IMFnin üstü açık veya kapalı olarak şunları önermesi beklenir:

Özel kesimin borçlarının önemli bir bölümü Hazine garantili borç şekline dönüştürülsün.

IMF böylece özel sektöre borç veren yurtdışı banka ve finansman kurumlarını, hatta vadeli mal satan firmaları koruyacak, onların alacaklarını güvence altına alacak. Özel sektörün dış borçlanma olanağının kısılmasına engel olacak, en azından borçların yenilenmesine, vadelerinin uzatılmasına yeşil ışık yakacak.

Hazinenin yükü artacağından maliyetin garibanın üstüne yıkılması yolları aranacaktır. Mali disiplin adı altında bunun kılıfı hazırdır. Memura gerçek enflasyon düzeyi altında zam yapılarak reel gelirleri azaltılacaktır. Özel kesim işçi çıkararak, belki kriz gerekçesiyle zam yapmayarak, yükün önemli bir kısmını çalışan kesime aktaracaktır. Ayrıca kamu hizmetlerinin kalitesi düşürülecek, eğitim ve sağlık hizmetleri bir şekilde paralı hale getirilecek, belli bir grup sosyal güvenlikten yoksun duruma düşecek ve/veya sosyal güvenlik daha pahalı hale getirilecektir.

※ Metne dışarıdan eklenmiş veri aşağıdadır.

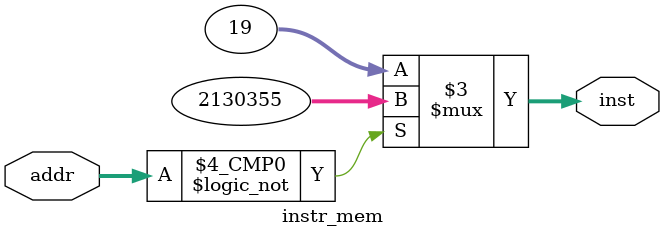
<source format=v>


//    // 32 instructions max (for now)
//    reg [31:0] memory [0:31];

//    // word aligned access
//    wire [4:0] word_addr = addr[6:2];

//    assign inst = memory[word_addr];

//    //--------------------------------------------------
//    // Example instructions (R-type only)
//    //--------------------------------------------------
//    initial begin
//        // add x6, x8, x9
//        memory[0] = 32'h00940333;

//        // sub x7, x18, x19
//        memory[1] = 32'h413903b3;

//        // xor x28, x22, x23
//        memory[2] = 32'h017b4e33;

//        // and x31, x12, x13
//        memory[3] = 32'h00d67fb3;
//    end

//endmodule

//`default_nettype wire

`timescale 1ns / 1ps
`default_nettype none

module instr_mem (
    input  wire [31:0] addr,
    output reg  [31:0] inst
);

always @(*) begin
    case(addr)

        32'd0: inst = 32'h002081B3; // add x3,x1,x2

        default: inst = 32'h00000013; // nop
    endcase
end

endmodule

`default_nettype wire

</source>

Özel kesim borçlarını yenilemek, yurtdışı alacaklılar, kreditörler güvence altına alınırken yük, işsizlik, reel ücretlerin azalması, kamu hizmetlerinden ve sosyal güvenlikten yoksunluk şeklinde garibanın sırtına yüklenecektir. IMF çıpası geçmişte olduğu gibi tutmayacağından, ekonomimiz daha tehlikeli dalgalara doğru sürüklenecektir.